"Jauh dari Desember, tapi dia selalu setia menunggu untuk kembali bertemu, dalam keadaan apa pun"
Segelas kopi hangat mengepul, mengisi sudut meja dengan anggunnya
Sebuah lagu mengiringi halus gelombang wangi, mengalun merdu, memadu aroma lembar kisah penuh luka
Seorang gadis pesakitan terdengar sedang terlena di depan meja, sayup-sayup nada dari sang jendela membuat ia ingin berkata;
Cinta itu seperti air mendidih, yang akan menguap dan habis pada waktunya
Namun, jangan khawatir, jalan pintas itu selalu ada
Dengar ini dengan baik.
Ibarat kau sajikan lautan untuknya, dan satu gunung yang amat besar dan tinggi.
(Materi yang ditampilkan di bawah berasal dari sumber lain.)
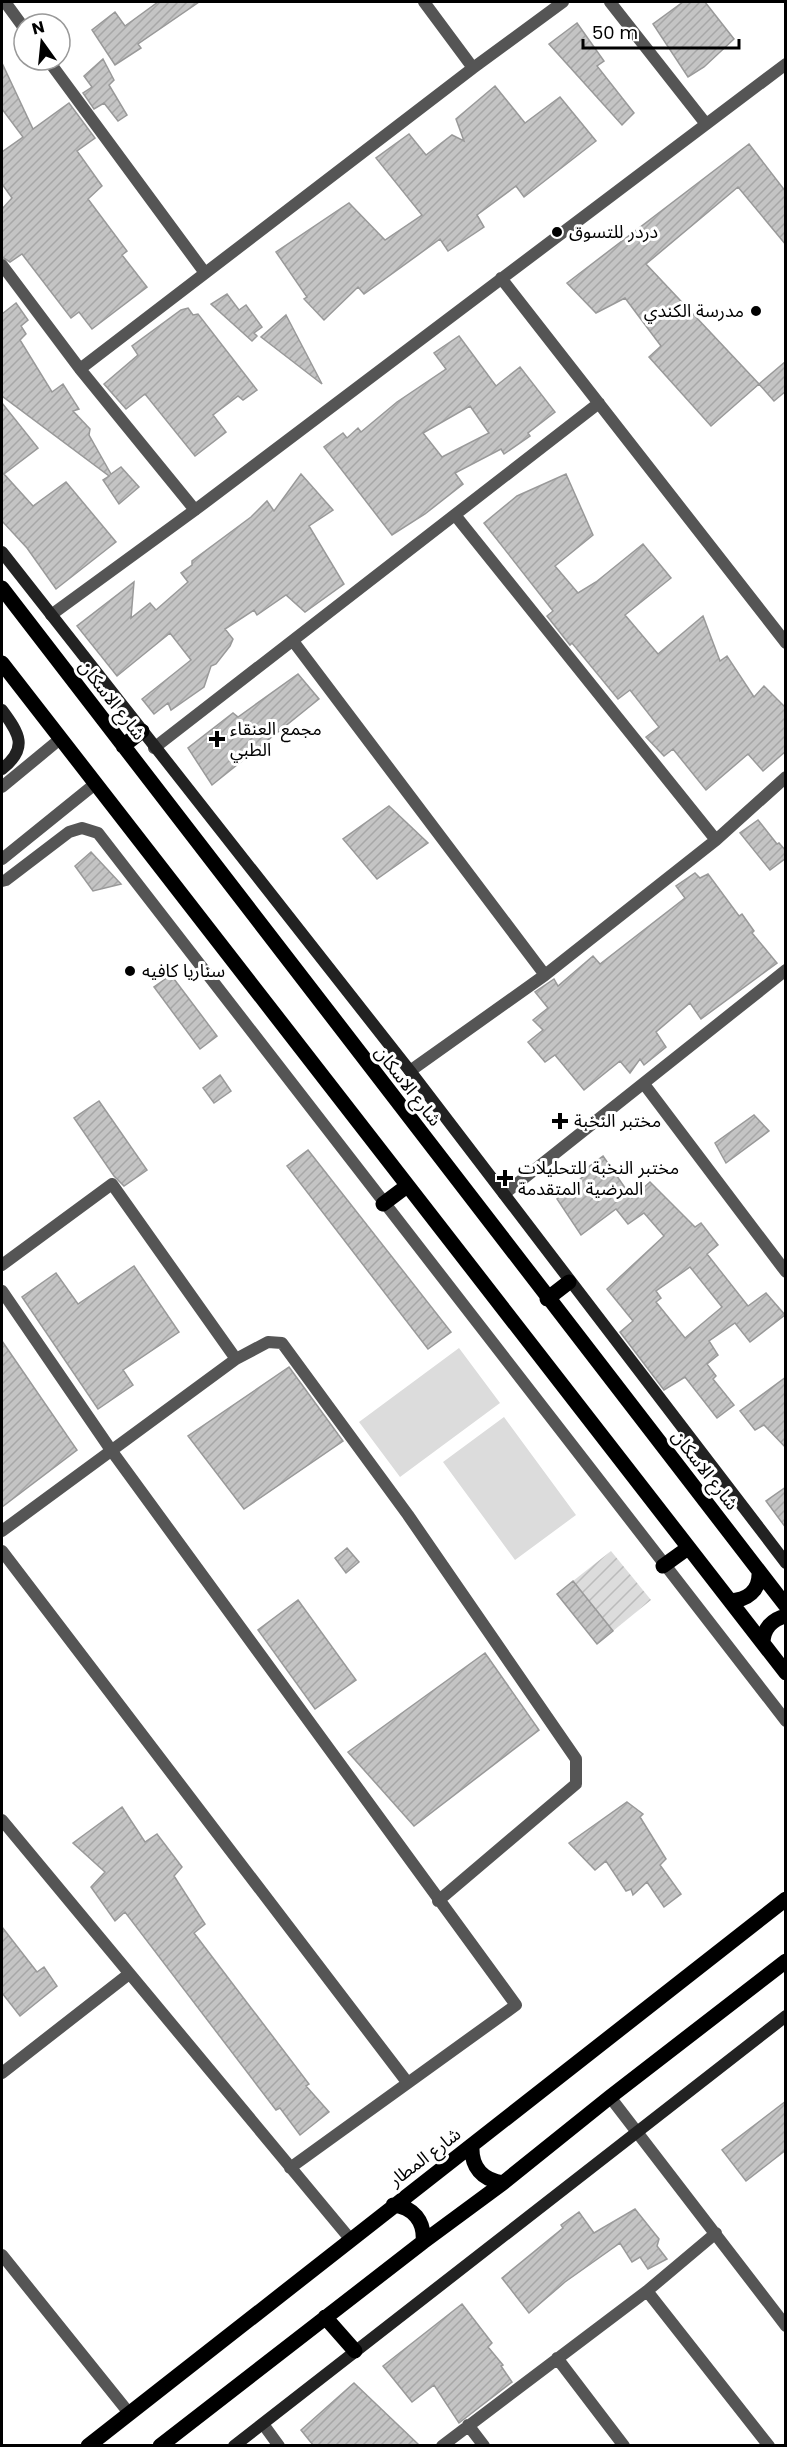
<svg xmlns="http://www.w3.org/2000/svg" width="787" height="2447" font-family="Poppins,'Noto Sans Arabic',sans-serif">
  <defs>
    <pattern id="garden-furrows" width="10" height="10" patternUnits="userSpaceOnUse" patternTransform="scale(1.5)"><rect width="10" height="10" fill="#dcdcdc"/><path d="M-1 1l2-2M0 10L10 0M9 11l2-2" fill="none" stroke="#bbb"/></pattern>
    <pattern id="building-hatch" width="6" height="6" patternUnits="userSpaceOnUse" patternTransform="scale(1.5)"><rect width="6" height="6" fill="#c4c4c4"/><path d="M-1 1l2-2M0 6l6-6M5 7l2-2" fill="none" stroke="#a7a7a7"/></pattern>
  </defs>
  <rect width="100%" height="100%" fill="#fff"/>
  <path fill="#dcdcdc" d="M459 1348 500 1403 400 1477 359 1422Z
    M504 1417 576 1515 515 1560 443 1462Z"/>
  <path fill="url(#garden-furrows)" d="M611 1551 651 1600 613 1631 573 1581Z"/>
  <path fill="url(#building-hatch)" stroke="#999" stroke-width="1.5" fill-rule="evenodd" d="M158 2H199L138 44 141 48 115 65 92 30 115 12 125 26Z
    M683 2H705L734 39 704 67 688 77 653 24Z
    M577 23 604 61 597 66 634 113 622 125 549 44Z
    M103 59 114 80 109 85 127 115 118 121 104 103 94 109 83 93 92 87 84 76Z
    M2 63 33 129 69 103 95 138 77 151 102 186 88 199 127 251 122 255 147 287 92 329 79 312 71 318 22 254 10 262 2 257V209L12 198 2 184V152L23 137 2 109Z
    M495 86 525 123 560 97 596 141 524 197 516 186 477 215 484 227 448 251 440 239 364 294 358 287 324 320 304 299 307 297 276 252 349 203 385 240 422 215 376 158 409 134 426 155 452 135 464 141 456 119Z
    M749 144 786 192V245L738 187 646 264 759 384 711 426 649 357 661 346 625 298 596 313 567 283Z
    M227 294 239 310 246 305 262 327 254 333 257 336 252 341 211 304Z
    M16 303 28 320 21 326 26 334 20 340 52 392 63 384 79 409 73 411 90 429 89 435 111 474 121 467 139 487 119 504 103 480 109 476 2 396V314Z
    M188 308 193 315 198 314 257 390 243 400 238 396 213 415 226 432 195 456 145 394 126 409 104 384 138 355 132 346 181 310Z
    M286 315 322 384 261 337Z
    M459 336 496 386 520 367 555 412 528 433 530 436 504 454 501 449 455 473 463 484 425 514 392 535 324 447 343 433 347 438 358 428 361 432 397 402 446 369 434 353ZM470 406 489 433 442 457 423 433Z
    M786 361V391L774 401 759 384Z
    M2 403 38 448 4 474 33 506 66 482 116 542 56 589 27 548 2 521Z
    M301 474 333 510 309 526 344 584 305 612 286 595 257 615 254 610 225 629 233 639 230 646 216 664 211 666 204 687 171 710 168 703 154 714 142 699 191 660 170 633 117 676 77 626 134 582 131 618 150 603 156 610 188 582 181 573 192 565V561L251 517 267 501 274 511Z
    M566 474 593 535 555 566 578 593 596 582 643 544 671 578 625 615 658 654 703 616 720 661 727 656 754 697 764 686 786 708V751L763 771 748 754 706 790 673 749 664 756 646 737 659 727 630 690 618 699 572 643 570 645 547 616 553 611 484 523 517 496Z
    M298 674 319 699 212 785 188 748 233 713 238 717Z
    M389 806 428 843 377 879 343 839Z
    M758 820 777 844 779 843 786 851V858L770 870 740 833Z
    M91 852 121 884 93 891 75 866Z
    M695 873 700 878 708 874 739 916 742 914 754 931 752 933 777 963 701 1019 690 1003 656 1032 666 1047 644 1065 640 1059 630 1073 620 1061 584 1090 555 1055 545 1062 528 1042 543 1030 533 1020 548 1008 535 992 554 979 558 986 593 956 600 964 685 898 676 886Z
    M171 975 217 1036 200 1049 154 987Z
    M220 1075 231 1091 214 1103 203 1088Z
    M99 1101 147 1170 124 1186 114 1176 74 1118Z
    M754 1115 769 1131 726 1163 715 1143Z
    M308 1150 451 1332 428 1349 287 1166Z
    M603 1156 632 1198 650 1182 695 1227 701 1223 718 1245 707 1254 748 1306 766 1293 785 1315 750 1342 735 1323 709 1341 718 1355 707 1364 716 1376 713 1379 734 1405 717 1418 685 1377 664 1390 620 1332 633 1321 607 1289 664 1236 644 1213 628 1224 616 1209 581 1235 557 1199 586 1174 583 1171ZM690 1267 722 1307 685 1338 656 1302 661 1298 656 1291Z
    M134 1266 179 1332 123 1370 133 1385 98 1409 22 1297 56 1273 78 1304Z
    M2 1341 77 1450 2 1507Z
    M289 1367 343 1441 244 1509 188 1436Z
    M786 1377V1448L764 1425 755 1430 740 1411Z
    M786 1487V1528L766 1501Z
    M347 1548 359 1562 346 1573 335 1558Z
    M573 1581 613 1631 597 1644 557 1594Z
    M298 1600 356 1680 315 1709 258 1630Z
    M485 1653 539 1730 414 1826 348 1752Z
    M627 1802 643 1814 640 1817 666 1859 660 1865 681 1894 664 1907 647 1882 633 1895 631 1889 626 1891 606 1861 595 1870 569 1843Z
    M122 1807 145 1842 157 1834 182 1867 174 1876 205 1924 194 1933 309 2084 306 2086 329 2112 300 2135 280 2108 276 2110 125 1912 115 1921 91 1887 105 1872 73 1843Z
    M2 1927 37 1972 44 1967 57 1986 20 2016 2 1993Z
    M786 2101V2150L746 2181 722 2150Z
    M635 2209 659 2239 657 2246 667 2259 648 2269 640 2257 632 2262 620 2243 565 2282 529 2313 502 2278 563 2228 561 2225 579 2212 594 2233Z
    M462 2304 492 2343 488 2347 503 2365 501 2366 512 2382 459 2423 434 2385 412 2402 383 2366Z
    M354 2383 419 2445H313L301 2430Z"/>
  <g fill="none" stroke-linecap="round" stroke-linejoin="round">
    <path stroke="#555" stroke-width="12" d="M5 2 24 28
      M610 2 706 124
      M48 60 205 273
      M473 68 563 2
      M2 265 80 369 195 510
      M501 278 786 643
      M80 369 473 68 424 2
      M455 515 716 840
      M51 615 195 510 786 64
      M293 641 545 975
      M154 748 599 403
      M2 787 60 739
      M2 859 95 784
      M2 881 6 880 69 832 82 828 98 833 786 1721
      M410 1071 545 975 716 840 786 777
      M644 1084 786 1272
      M504 1194 786 970
      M2 1265 112 1184 236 1359
      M2 1291 111 1450 516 2005 290 2168
      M2 1531 236 1359 268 1342 282 1343 408 1515 576 1759V1784L438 1901
      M2 1551 407 2082
      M2 1820 351 2240
      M2 2073 129 1974
      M610 2097 786 2326
      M2 2255 129 2413
      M647 2291 769 2446
      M557 2358 624 2446
      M263 2424 279 2446
      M468 2425 484 2446
      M442 2446 647 2291 716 2233"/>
    <path stroke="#222" stroke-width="12" d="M2 552 410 1071 786 1563
      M2 710C19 733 29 748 2 769
      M234 2446 786 2016"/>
    <path stroke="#000" stroke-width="15" d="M2 588 786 1606
      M2 663 786 1673
      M123 746 142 731
      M383 1204 407 1186
      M547 1299 569 1282
      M663 1566 688 1548
      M730 1601C747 1600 760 1591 759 1572
      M763 1643C763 1629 772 1619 786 1616
      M472 2146C471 2167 482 2180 503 2183
      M393 2205C413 2207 425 2221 423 2242
      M325 2317 355 2351
      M88 2446 786 1899
      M160 2446 423 2242 503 2183 610 2097 786 1961"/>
  </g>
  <g fill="#000" stroke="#fff" stroke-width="2">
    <circle cx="557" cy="232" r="6"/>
    <circle cx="756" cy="311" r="6"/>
    <path d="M214 730h6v6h6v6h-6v6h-6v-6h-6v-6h6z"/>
    <circle cx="130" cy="971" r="6"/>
    <path d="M557 1112h6v6h6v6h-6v6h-6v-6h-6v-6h6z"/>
    <path d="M502 1169h6v6h6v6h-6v6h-6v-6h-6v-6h6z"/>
  </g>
  <g text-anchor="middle" stroke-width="6" stroke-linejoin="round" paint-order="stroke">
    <g font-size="18" fill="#000" stroke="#fff" text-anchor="start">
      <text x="569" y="238">دردر للتسوق</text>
      <text x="744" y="317" text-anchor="end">مدرسة الكندي</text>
      <text x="230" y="735">مجمع العنقاء<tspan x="230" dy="21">الطبي</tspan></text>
      <text x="142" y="977">سناريا كافيه</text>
      <text x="574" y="1127">مختبر النخبة</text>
      <text x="518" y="1174">مختبر النخبة للتحليلات<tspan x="518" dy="21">المرضية المتقدمة</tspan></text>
    </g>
    <g font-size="18" fill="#000" stroke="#fff">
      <text transform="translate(112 700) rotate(52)" y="6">شارع الاسكان</text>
      <text transform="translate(408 1086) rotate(52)" y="6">شارع الاسكان</text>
      <text transform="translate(705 1470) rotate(52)" y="6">شارع الاسكان</text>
      <text transform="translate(425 2157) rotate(-37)" y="6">شارع المطار</text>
    </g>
  </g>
  <rect width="787" height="2447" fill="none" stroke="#000000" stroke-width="6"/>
  <g transform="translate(42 42) rotate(345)"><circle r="28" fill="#ffffff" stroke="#999999" stroke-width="1.5"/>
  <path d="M0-4.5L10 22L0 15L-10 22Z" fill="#000000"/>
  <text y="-9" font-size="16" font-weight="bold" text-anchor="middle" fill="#000000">N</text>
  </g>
  <path d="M583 39v9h156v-9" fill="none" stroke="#000000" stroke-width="3"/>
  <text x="592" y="39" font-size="18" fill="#000000" stroke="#ffffff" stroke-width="4.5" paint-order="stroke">50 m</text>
</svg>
Maka seperti analogi itulah, semuanya akan kandas tepat pada saatnya tiba; kehabisan sumber daya, kiamat
Kau mengerti akan bayangan dari maksudku sayang?
Jika isi yang tertuang lebih banyak; rasa cinta dan kasih, empati dan toleransi
Akan lama juga hubungan itu berlangsung dalam panci; mendidih
Kendala tentu selalu ada; kehabisan sumber tenaga
Hujan misalnya, terlebih badai
Tunggu dulu, jangan dulu pergi karena satu desakan!, sebab kepercayaan akan selalu melindungi bukan?
Memayungi cinta agar tetap hangat dalam pikiran yang sama, tidak terpisahkan
Begitulah sayang, jika kau ingin tahu takaran dari awal sampai akhir yang memilukan.
Jangan lupa kembali pada alam dan bumi; Ayah dan Ibu. Mereka selalu saling menghidupi tanpa memedulikan siapa dan mana yang paling berarti.